A deputy was requested by dispatch to contact a person regarding check fraud. The injured party told the deputy that he had sold $2,400 worth of hay to a business. The business owner wrote a check for the amount, postdating it by two days. After being deposited, the bank returned the check for insufficient funds, and the business owner that had written the check promised that he would correct the problem and put enough money into his account. The check was again returned by the bank for insufficient funds. The business owners bank put a collection on the account so that they could issue a cashiers check to the bank of the person who had sold him the hay.

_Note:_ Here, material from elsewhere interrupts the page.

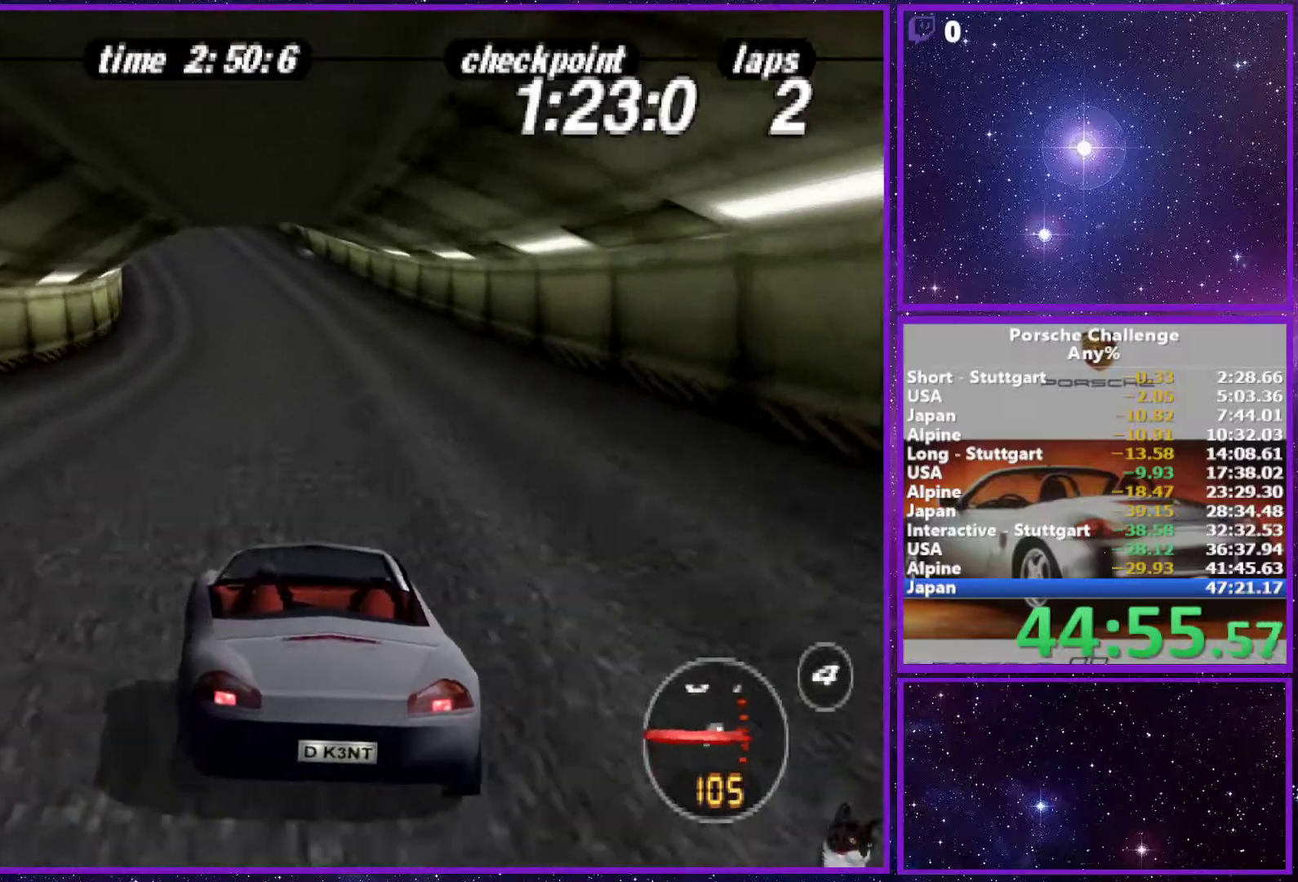
{"buttons": [], "left_stick": "center", "right_stick": "center", "events": [[133, "R1", "down"], [283, "R1", "up"]]}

The collection effort on the business owners bank account expired with no result, and that is when the authorities were brought into the matter. The deputy contacted the check writers business partner in Arizona, who advised that he was taking care of the companys feed store in that state, and was assured that he would get in contact with him. The fraudulent check writer contacted the deputy and was advised that he had until April 6 to provide the man who had sold him the hay with the full $2,400 in either cash or a money order or that an arrest warrant would be issued for Fraud by Check, a class 6 Felony. The business owner promised he would get the money to the hay seller in the allotted time. The deputy has followed up with the business owners bank as well as documenting proof that he never had enough money in his account to pay for the $2,400 check he wrote. The hay seller will drop the charges against the business owner if he follows through with his promise to come up with the money in the allotted time. If he fails to pay, a warrant will be issued for his arrest.